*** Opening Dataset records ***

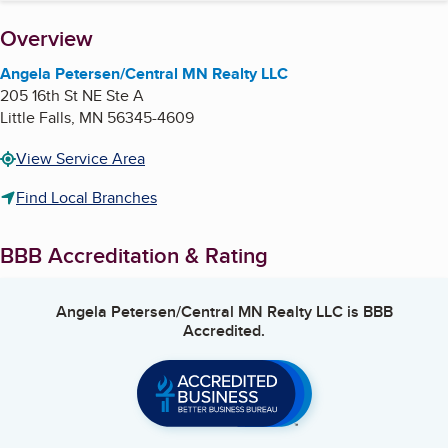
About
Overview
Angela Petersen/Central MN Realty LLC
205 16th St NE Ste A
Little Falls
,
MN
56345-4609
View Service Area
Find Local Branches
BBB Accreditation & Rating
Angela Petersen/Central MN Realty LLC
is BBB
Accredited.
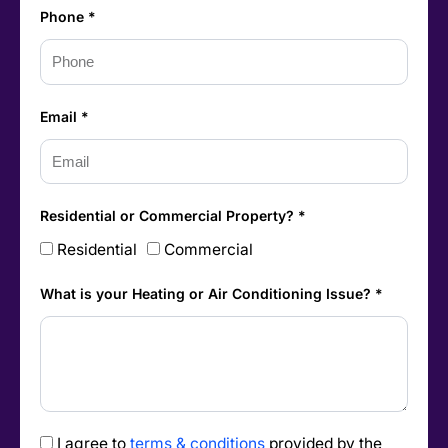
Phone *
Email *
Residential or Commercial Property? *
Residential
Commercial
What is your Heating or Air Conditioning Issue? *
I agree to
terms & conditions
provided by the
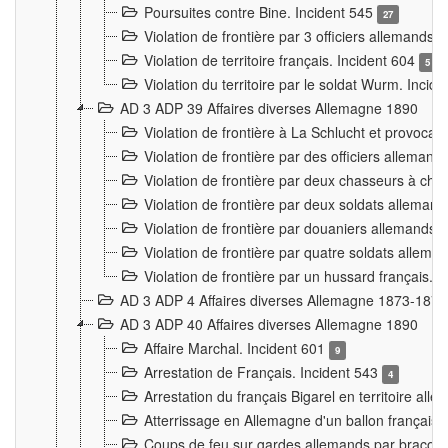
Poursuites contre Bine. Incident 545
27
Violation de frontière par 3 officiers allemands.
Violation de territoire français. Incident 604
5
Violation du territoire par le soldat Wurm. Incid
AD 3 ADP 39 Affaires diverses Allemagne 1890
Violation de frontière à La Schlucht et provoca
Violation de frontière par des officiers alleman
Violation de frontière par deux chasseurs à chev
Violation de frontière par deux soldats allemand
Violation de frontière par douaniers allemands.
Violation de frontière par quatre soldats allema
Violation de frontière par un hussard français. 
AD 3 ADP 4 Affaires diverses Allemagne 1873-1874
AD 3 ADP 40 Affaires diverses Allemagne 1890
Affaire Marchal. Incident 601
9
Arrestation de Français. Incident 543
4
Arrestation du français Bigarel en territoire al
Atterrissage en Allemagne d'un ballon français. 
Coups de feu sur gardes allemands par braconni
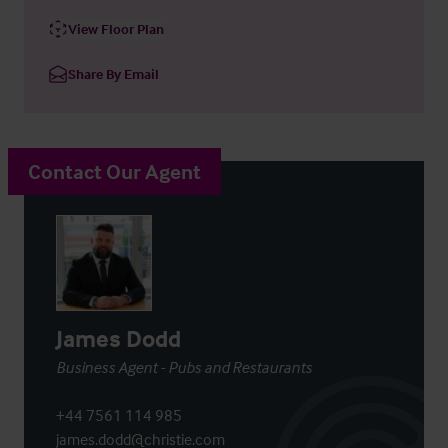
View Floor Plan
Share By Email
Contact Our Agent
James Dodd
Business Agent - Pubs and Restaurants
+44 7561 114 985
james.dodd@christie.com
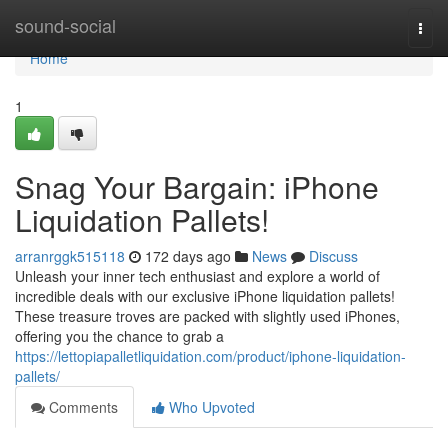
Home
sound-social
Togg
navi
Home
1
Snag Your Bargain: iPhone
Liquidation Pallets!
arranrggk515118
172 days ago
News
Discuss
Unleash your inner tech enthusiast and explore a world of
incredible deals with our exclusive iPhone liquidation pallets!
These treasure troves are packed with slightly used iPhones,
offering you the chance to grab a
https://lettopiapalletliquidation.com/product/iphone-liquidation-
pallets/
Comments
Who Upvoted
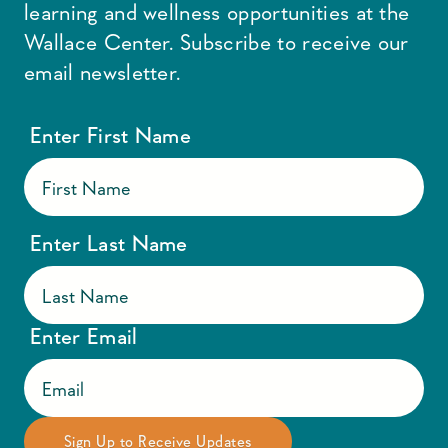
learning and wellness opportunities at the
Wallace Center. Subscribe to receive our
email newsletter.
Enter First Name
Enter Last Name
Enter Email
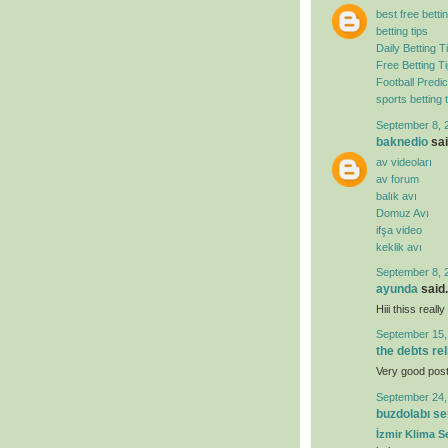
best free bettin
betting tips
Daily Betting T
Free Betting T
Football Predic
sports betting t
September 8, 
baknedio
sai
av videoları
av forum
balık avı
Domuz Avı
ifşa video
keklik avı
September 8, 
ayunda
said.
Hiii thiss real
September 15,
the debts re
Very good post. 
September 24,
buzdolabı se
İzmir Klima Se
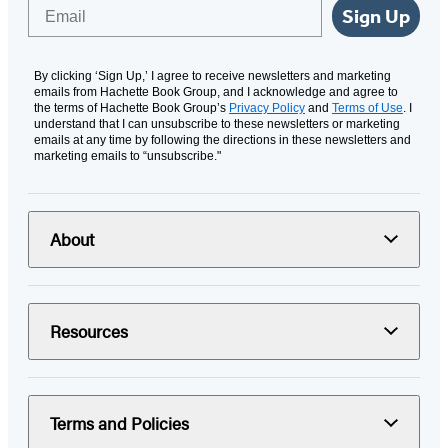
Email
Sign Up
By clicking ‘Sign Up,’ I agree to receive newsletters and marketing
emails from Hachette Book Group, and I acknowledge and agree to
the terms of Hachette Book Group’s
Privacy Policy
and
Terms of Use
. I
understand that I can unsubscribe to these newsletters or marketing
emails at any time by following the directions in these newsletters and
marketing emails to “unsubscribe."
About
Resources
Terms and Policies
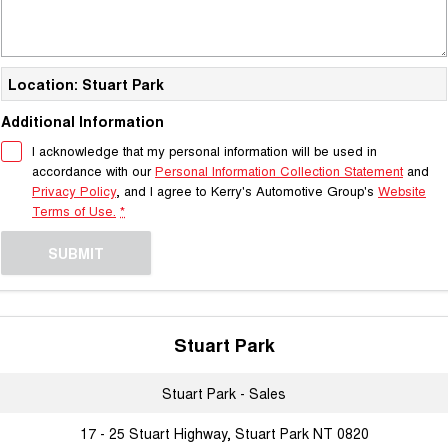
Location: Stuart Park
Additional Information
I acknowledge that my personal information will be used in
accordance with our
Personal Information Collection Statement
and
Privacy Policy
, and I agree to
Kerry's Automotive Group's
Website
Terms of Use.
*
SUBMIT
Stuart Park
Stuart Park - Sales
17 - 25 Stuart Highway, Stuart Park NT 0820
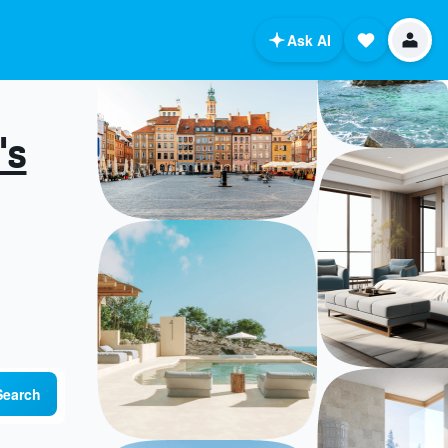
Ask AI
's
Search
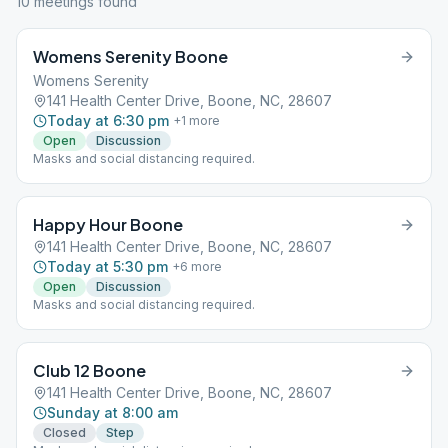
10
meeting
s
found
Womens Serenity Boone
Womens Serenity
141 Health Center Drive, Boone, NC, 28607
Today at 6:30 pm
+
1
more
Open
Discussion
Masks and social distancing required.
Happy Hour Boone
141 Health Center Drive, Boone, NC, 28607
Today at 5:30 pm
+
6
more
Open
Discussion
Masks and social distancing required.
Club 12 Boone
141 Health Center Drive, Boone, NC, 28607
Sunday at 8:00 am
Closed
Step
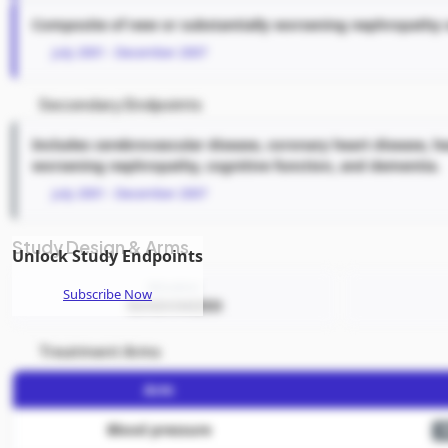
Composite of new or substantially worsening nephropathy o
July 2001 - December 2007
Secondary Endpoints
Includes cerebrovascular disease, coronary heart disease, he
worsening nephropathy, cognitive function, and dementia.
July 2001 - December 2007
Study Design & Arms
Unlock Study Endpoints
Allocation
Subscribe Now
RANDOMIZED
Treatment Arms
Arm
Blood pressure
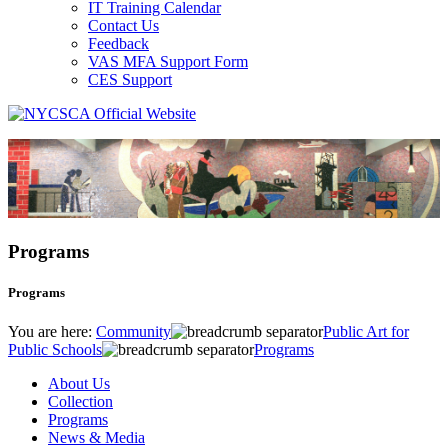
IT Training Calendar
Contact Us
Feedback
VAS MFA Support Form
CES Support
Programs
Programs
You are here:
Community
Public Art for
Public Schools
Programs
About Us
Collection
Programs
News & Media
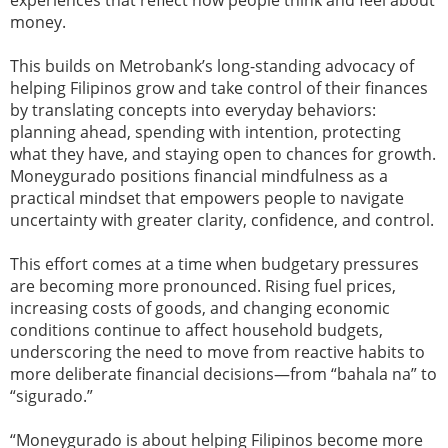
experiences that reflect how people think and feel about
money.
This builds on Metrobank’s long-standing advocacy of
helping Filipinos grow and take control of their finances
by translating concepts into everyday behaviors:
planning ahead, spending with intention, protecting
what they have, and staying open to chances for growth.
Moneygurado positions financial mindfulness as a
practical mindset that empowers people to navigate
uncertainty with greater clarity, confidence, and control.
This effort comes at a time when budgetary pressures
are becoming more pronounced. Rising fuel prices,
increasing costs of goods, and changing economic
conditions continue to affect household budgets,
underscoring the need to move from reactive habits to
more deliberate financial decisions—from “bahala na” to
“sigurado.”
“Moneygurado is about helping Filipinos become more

*** Closing Dataset records ***

» **Written task**:
Pull every line with "Violation" from the records.

» **Exercise response**:
Violation de frontière par 3 officiers allemands.
Violation de territoire français. Incident 604
Violation du territoire par le soldat Wurm. Incid
Violation de frontière à La Schlucht et provoca
Violation de frontière par des officiers alleman
Violation de frontière par deux chasseurs à chev
Violation de frontière par deux soldats allemand
Violation de frontière par douaniers allemands.
Violation de frontière par quatre soldats allema
Violation de frontière par un hussard français. 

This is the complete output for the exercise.